__Study text__
============================================================

Under the Geneva Conventions, medical personnel who are exclusively engaged in the medical service of their armed forces and chaplains who fall into the hands of the enemy are "retained personnel" and are not POWs. The Geneva Conventions requires the enemy to allow such persons to continue to perform their medical or religious duties, preferably for POWs of their own country. When the services of those "retained personnel" are no longer needed for these duties, the enemy is obligated to return them to their own forces.
The medical personnel and chaplains of the Military Services who fall into the hands of the enemy must assert their rights as "retained personnel" to perform their medical and religious duties for the benefit of the POWs and must take every opportunity to do so.
If the captor permits medical personnel and chaplains to perform their professional functions for the welfare of the POW community, special latitude is authorized those personnel under the CoC, as it applies to escape.
As individuals, medical personnel and chaplains do not have a duty to escape or to actively aid others in escaping as long as the enemy treats them as "retained personnel." U.S. experience since 1949 when the Geneva Conventions were first concluded reflects limited compliance by captors of U.S. personnel with those provisions. U.S. medical and chaplain personnel must prepare to be treated as other POWs.
If the captor does not permit medical personnel and chaplains to perform their professional functions, they are considered identical to all other POWs with respect to their responsibilities under the CoC. Under no circumstances shall the latitude granted medical personnel and chaplains be interpreted to authorize any actions or conduct detrimental to the POWs or the interests of the United States.

============================================================

__What is needed__
Say whether each statement agrees with the text on medical personnel and chaplains, answering yes or no and quoting the words that decide it: (a) Chaplains held by the enemy count as POWs. (b) Medical personnel treated as "retained personnel" have no duty to escape. (c) Captors of U.S. personnel have fully complied with these provisions since 1949.

============================================================

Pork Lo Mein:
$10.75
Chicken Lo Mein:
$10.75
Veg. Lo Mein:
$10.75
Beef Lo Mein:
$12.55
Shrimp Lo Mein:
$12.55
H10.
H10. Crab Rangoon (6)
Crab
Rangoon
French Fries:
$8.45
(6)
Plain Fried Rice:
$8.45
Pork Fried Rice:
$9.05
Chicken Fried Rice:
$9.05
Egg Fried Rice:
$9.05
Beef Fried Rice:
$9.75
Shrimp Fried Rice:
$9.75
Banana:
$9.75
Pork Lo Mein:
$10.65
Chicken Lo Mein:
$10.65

============================================================

__Answer area__
(a) No: "are "retained personnel" and are not POWs."
(b) Yes: "do not have a duty to escape or to actively aid others in escaping as long as the enemy treats them as "retained personnel.""
(c) No: "reflects limited compliance by captors of U.S. personnel with those provisions."